About this task.
Continue the forum post about scraping link text from whitehouse.gov, picking up after its final sentence.

Reputation: 121
I am using whitehouse.gov to practice scraping web data. I have
for a_tag in soup.select('span a'):
categories.append(a_tag)
which gives me the a tags like below...
<a href="https://www.whitehouse.gov/briefing-room/./statements-releases/" rel="category tag">Statements and Releases</a>
Now I want to access just the "Statements and Releases" so I thought I would just do
for a_tag in soup.select('span a'):
categories.append(a_tag.attrs['rel')]
but this gives me ['category', 'tag'] as the output. I was playing around a little and figured out
for a_tag in soup.select('span a'):
for x in a_tag:
categories.append(x)
Gives me the output im looking for (Statements and Releases etc.), but im not sure why?

Source material.
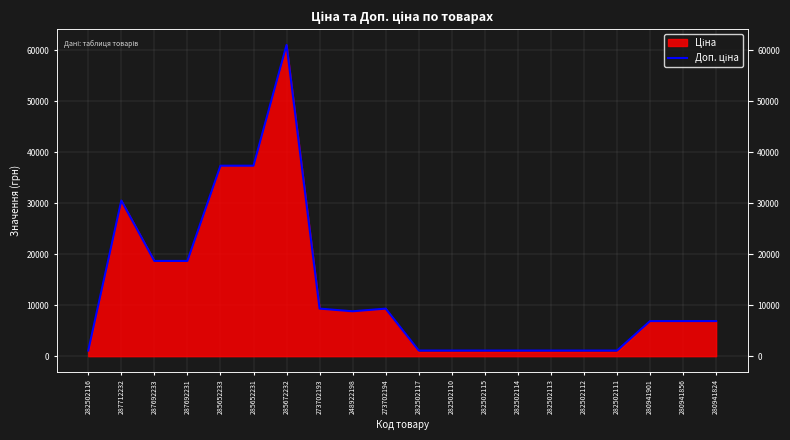

Reading right to left, transcribe all the data shown in this chart.

6879.5	6879.5	6879.5	1101.8	1101.8	1101.8	1101.8	1101.8	1101.8	1101.8	9321.4	8797.6	9321.4	61024.7	37343.0	37343.0	18671.5	18671.5	30512.3	1101.8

Task result.
Upvotes: 0
Views: 44
Reputation: 3537
for getting text inside a href, you should use text variable:
for a_tag in soup.select('span a'):
categories.append(a_tag.text)
or
for a_tag in soup.select('span a'):
categories.append(a_tag.string)
Upvotes: 1
Reputation: 20052
I suspect that this is what you need:
for a_tag in soup.select('span a'):
categories.append(a.getText())
If you want Statements and Releases
.
Whereas, doing this:
for a_tag in soup.select('span a'):
categories.append(a_tag.attrs['rel'])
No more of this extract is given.